Kenne Duncan (February 17, 1903 – February 5, 1972) was a Canadian-born American B-movie character actor. Hyped professionally as "The Meanest Man in the Movies," the vast majority of his over 250 appearances on camera were Westerns, but he also did occasional forays into horror, crime drama, and science fiction. He also appeared in over a dozen serials.

Early years
Duncan was born Kenneth Duncan MacLachlan in Ontario, Canada.

Before he became an actor, Duncan enjoyed riding, and for a time he worked as a jockey. His accomplishments in that field included winning the steeplechase at Blue Bonnets raceway in Montreal, Quebec, Canada.

Career 
Duncan is best known, in some circles, for his work with Ed Wood. Duncan appeared in five Wood productions: Night of the Ghouls, Trick Shooting with Kenne Duncan, Crossroad Avenger, The Sinister Urge, and The Lawless Rider, a film Wood did with Yakima Canutt in the Director's chair. Duncan's final appearances on screen were Wood's low-budget The Sinister Urge, and a bit part in an episode of Rawhide ("Incident of the Sharpshooter"). He also made television appearances, especially westerns, such as The Cisco Kid, Bat Masterson, The Life and Legend of Wyatt Earp, and Tombstone Territory. He retired from filmmaking in 1961 at age 58.

Duncan had a reputation for being a womanizer with his female co-stars, and had a reputation in Hollywood for being very well endowed. Actress Valda Hansen remarked "Kenne Duncan kept whispering obscene things in my ear, over and over between takes, such as "Do you like tongues?"....Finally I had had enough of the old wolf, so I screamed over the mikes on the set "Oh, shut up!"....and everyone cracked up." Filmmaker Ron Ashcroft recalled "Kenne had a book, and it was quite thick, of the women that he had in bed. He said there was over a thousand in there. A thousand women." Makeup man Harry Thomas saw Kenne Duncan naked at a Hollywood party once, and remarked years later to an interviewer "You know, all men are not created equal."

Death
On February 5, 1972, Duncan committed suicide by overdosing on barbiturates twelve days before his 69th birthday. His friend Ron Ashcroft recalled "When he committed suicide, I couldn't believe it. He was tired of living. Just like George Sanders, he had seen everything, done everything. All he did was sit around and watch television."  Duncan was buried at Grand View Memorial Park Cemetery in Glendale, California.

Ed Wood was named executor of Kenne Duncan's estate, and he held a small memorial funeral in his backyard around the swimming pool. Wood and his wife and friends took turns walking onto the diving board where each of them in turn would deliver a brief eulogy of the man.
-----
- The tasks -
1) State whether each statement agrees with the text on Kenne Duncan. For each, answer yes or no and quote the deciding words. (a) Duncan was born in Ontario. (b) Duncan retired from filmmaking at age 61. (c) Ed Wood was named executor of Duncan's estate.
2) Copy the records verbatim, from the line containing "Question: Estimate the" through the final line of the records.
The records bear no relation to the text on Kenne Duncan.

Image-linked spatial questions
-----
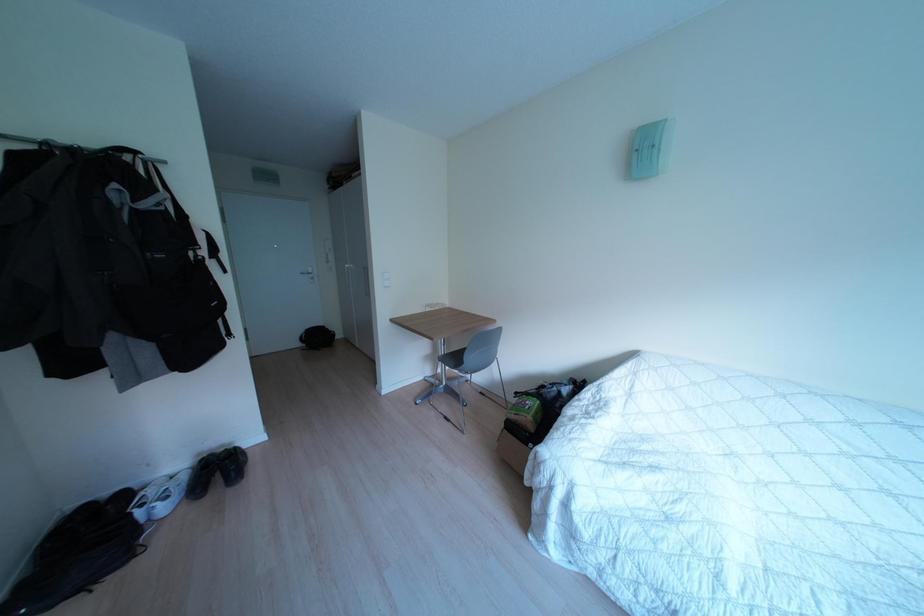
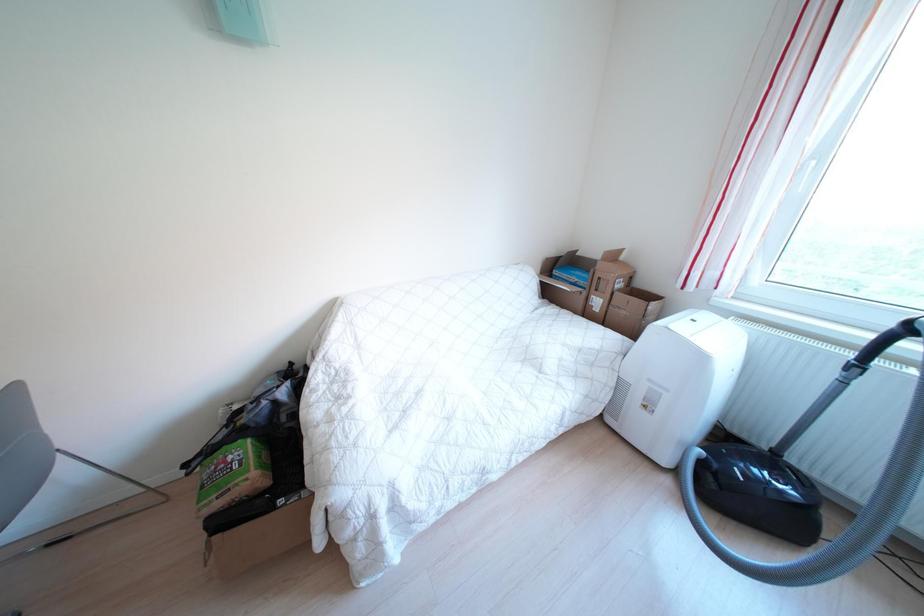
In the scene shown: Based on the continuous images, in which direction is the camera rotating?

The camera's rotation is toward right-down.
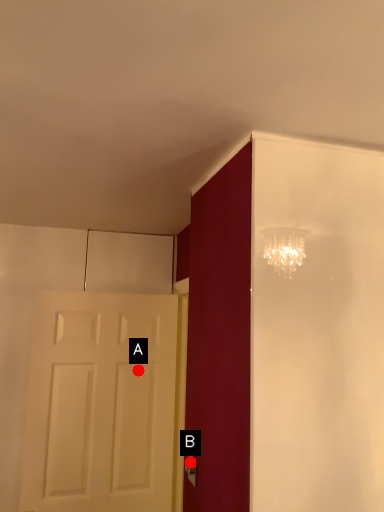
Question: Two points are circled on the image, labeled by A and B beside each circle. Which point is farther from the camera taking this photo?

Choices:
 (A) A is further
 (B) B is further

Answer: (A)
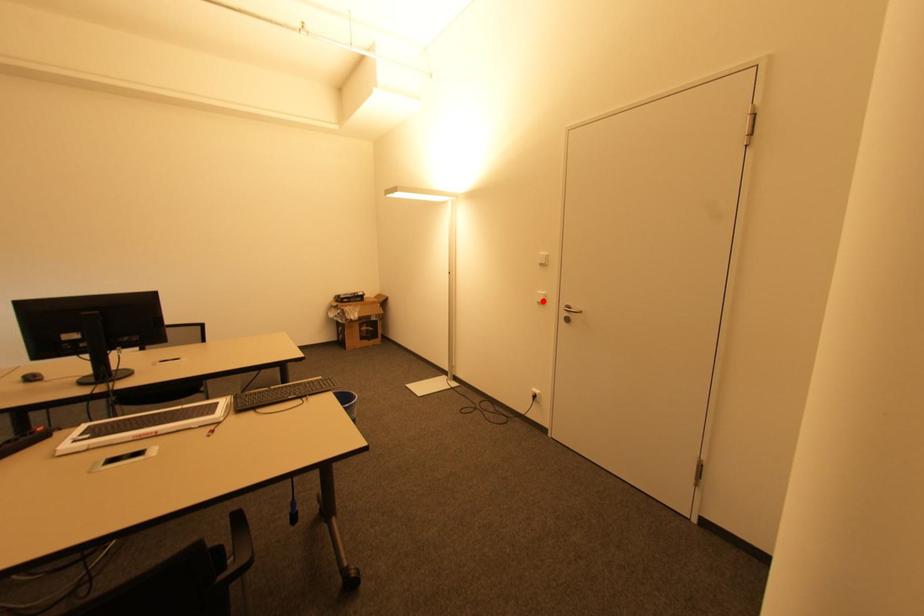
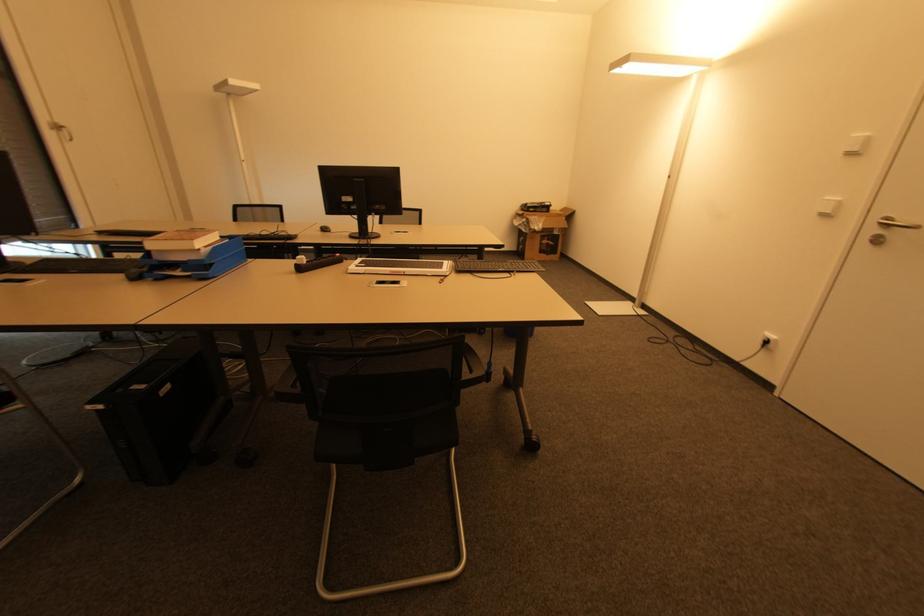
Where in the second image is the point corresponding to the highlighted location from the first image?

(832, 214)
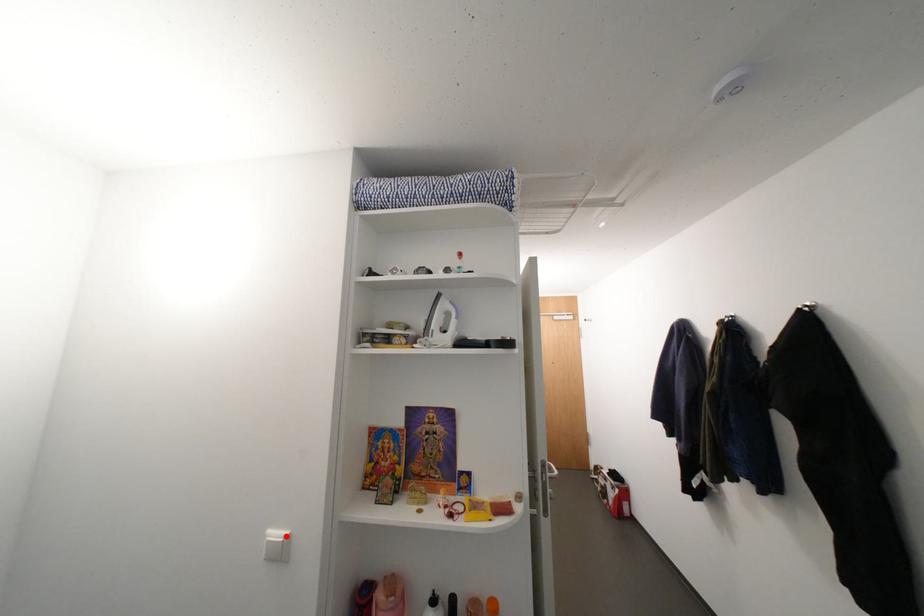
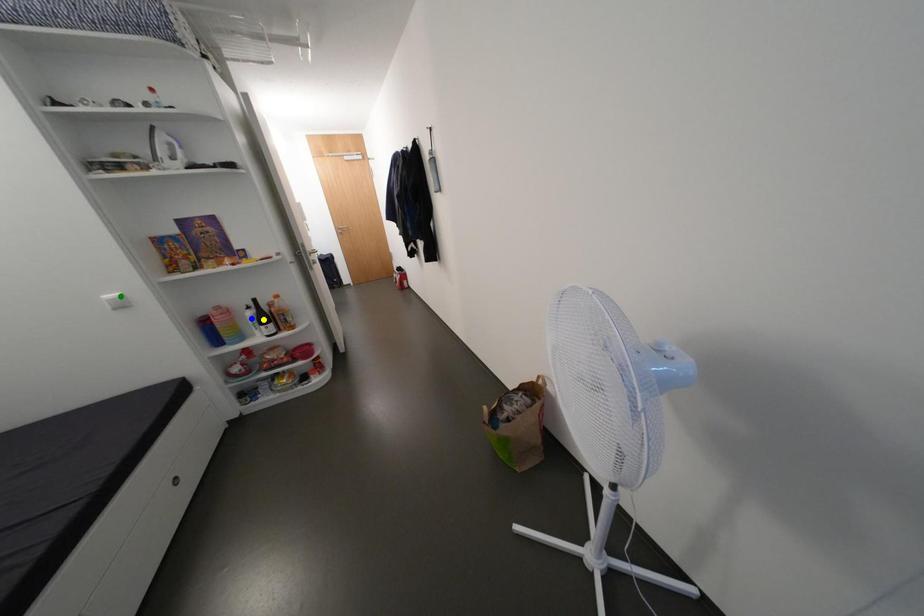
Question: I am providing you with two images of the same scene from different viewpoints. A red point is marked on the first image. You are given multiple points on the second image. In image 2, which mark is for the same physical point as the one in image 1?

Choices:
 (A) yellow point
 (B) green point
 (C) blue point

Answer: (B)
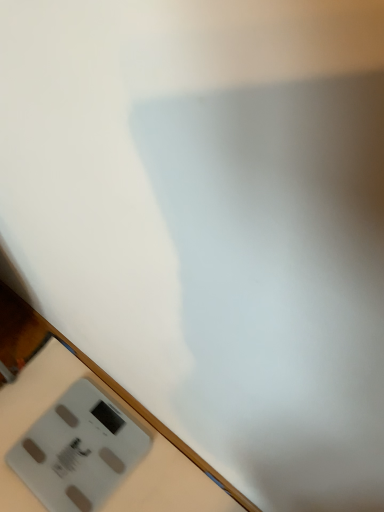
Question: Considering the relative positions of white plastic scale at lower left and gray plastic scale at bottom left in the image provided, is white plastic scale at lower left to the left or to the right of gray plastic scale at bottom left?

Choices:
 (A) left
 (B) right

Answer: (B)

Question: Do you think white plastic scale at lower left is within gray plastic scale at bottom left, or outside of it?

Choices:
 (A) inside
 (B) outside

Answer: (B)

Question: Relative to gray plastic scale at bottom left, is white plastic scale at lower left in front or behind?

Choices:
 (A) front
 (B) behind

Answer: (A)

Question: From the image's perspective, is gray plastic scale at bottom left above or below white plastic scale at lower left?

Choices:
 (A) below
 (B) above

Answer: (B)

Question: Considering the relative positions of gray plastic scale at bottom left and white plastic scale at lower left in the image provided, is gray plastic scale at bottom left to the left or to the right of white plastic scale at lower left?

Choices:
 (A) right
 (B) left

Answer: (B)

Question: Considering the positions of gray plastic scale at bottom left and white plastic scale at lower left in the image, is gray plastic scale at bottom left taller or shorter than white plastic scale at lower left?

Choices:
 (A) tall
 (B) short

Answer: (B)

Question: Does point (86, 476) appear closer or farther from the camera than point (69, 438)?

Choices:
 (A) closer
 (B) farther

Answer: (A)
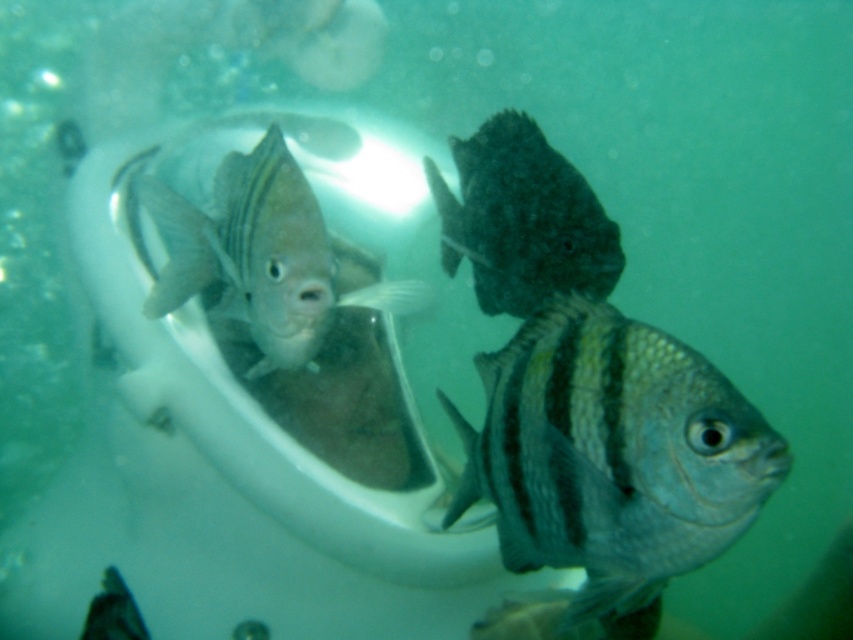
Is the position of shiny silver fish at center less distant than that of dark matte fish at center?

Yes, it is.

Between point (247, 305) and point (451, 275), which one is positioned behind?

Point (451, 275)

You are a GUI agent. You are given a task and a screenshot of the screen. Output one action in this format:
    pyautogui.click(x=<x>, y=<y>)
    Task: Click on the shiny silver fish at center
    The width and height of the screenshot is (853, 640).
    Given the screenshot: What is the action you would take?
    pyautogui.click(x=265, y=257)

Who is shorter, dark matte fish at center or shiny silver fish at lower left?

shiny silver fish at lower left is shorter.

Does dark matte fish at center appear on the left side of shiny silver fish at lower left?

No, dark matte fish at center is not to the left of shiny silver fish at lower left.

Image resolution: width=853 pixels, height=640 pixels. In order to click on dark matte fish at center in this screenshot , I will do `click(521, 220)`.

Identify the location of dark matte fish at center. (521, 220).

Describe the element at coordinates (612, 454) in the screenshot. I see `shiny metallic fish at center` at that location.

Between shiny metallic fish at center and dark matte fish at center, which one is positioned higher?

dark matte fish at center

Is point (642, 518) closer to camera compared to point (587, 289)?

Yes.

You are a GUI agent. You are given a task and a screenshot of the screen. Output one action in this format:
    pyautogui.click(x=<x>, y=<y>)
    Task: Click on the shiny metallic fish at center
    
    Given the screenshot: What is the action you would take?
    pyautogui.click(x=612, y=454)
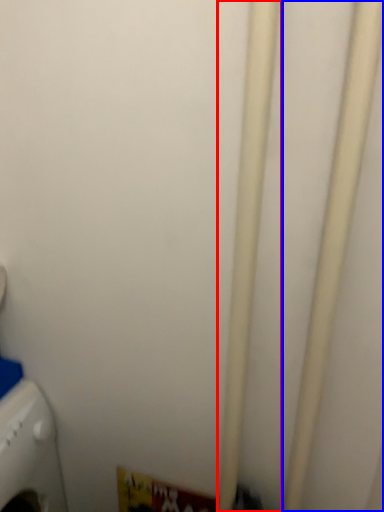
Question: Which object is further to the camera taking this photo, pipe (highlighted by a red box) or pipe (highlighted by a blue box)?

Choices:
 (A) pipe
 (B) pipe

Answer: (A)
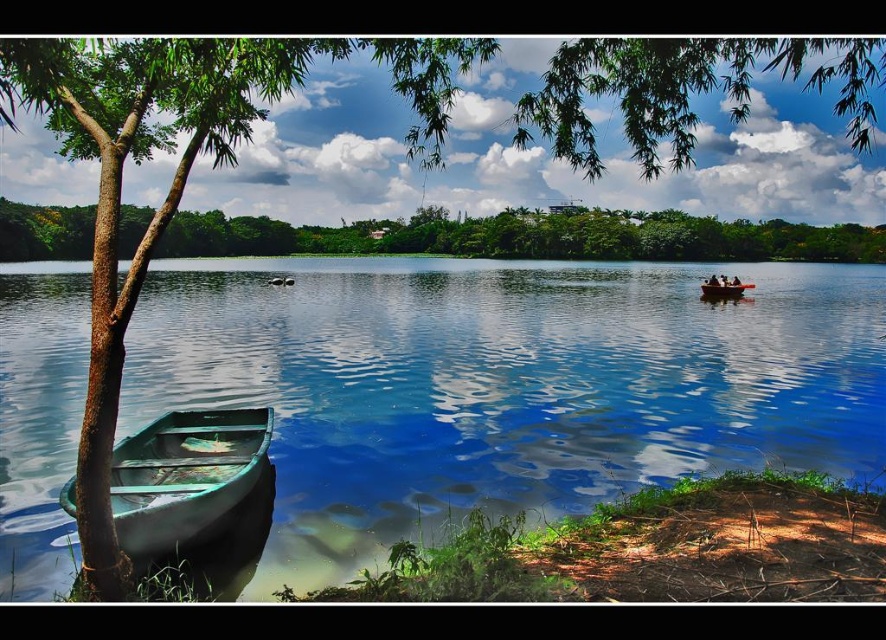
Question: Observing the image, what is the correct spatial positioning of green leafy tree at upper center in reference to green wooden boat at lower left?

Choices:
 (A) above
 (B) below

Answer: (A)

Question: Does green matte boat at lower left appear on the left side of wooden boat at center?

Choices:
 (A) no
 (B) yes

Answer: (B)

Question: Estimate the real-world distances between objects in this image. Which object is farther from the green wooden boat at lower left?

Choices:
 (A) wooden boat at center
 (B) green matte boat at lower left

Answer: (A)

Question: Which point appears farthest from the camera in this image?

Choices:
 (A) (734, 296)
 (B) (181, 410)
 (C) (55, 221)
 (D) (316, 438)

Answer: (C)

Question: Does green leafy tree at upper center have a larger size compared to green wooden boat at lower left?

Choices:
 (A) no
 (B) yes

Answer: (B)

Question: Among these points, which one is farthest from the camera?

Choices:
 (A) (736, 288)
 (B) (121, 444)
 (C) (791, 380)
 (D) (696, 256)

Answer: (D)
-----
- Task-by-task results -
1)
(a) Yes: "Duncan was born Kenneth Duncan MacLachlan in Ontario, Canada."
(b) No: "He retired from filmmaking in 1961 at age 58."
(c) Yes: "Ed Wood was named executor of Kenne Duncan's estate"

2)
Question: Estimate the real-world distances between objects in this image. Which object is farther from the green wooden boat at lower left?

Choices:
 (A) wooden boat at center
 (B) green matte boat at lower left

Answer: (A)

Question: Which point appears farthest from the camera in this image?

Choices:
 (A) (734, 296)
 (B) (181, 410)
 (C) (55, 221)
 (D) (316, 438)

Answer: (C)

Question: Does green leafy tree at upper center have a larger size compared to green wooden boat at lower left?

Choices:
 (A) no
 (B) yes

Answer: (B)

Question: Among these points, which one is farthest from the camera?

Choices:
 (A) (736, 288)
 (B) (121, 444)
 (C) (791, 380)
 (D) (696, 256)

Answer: (D)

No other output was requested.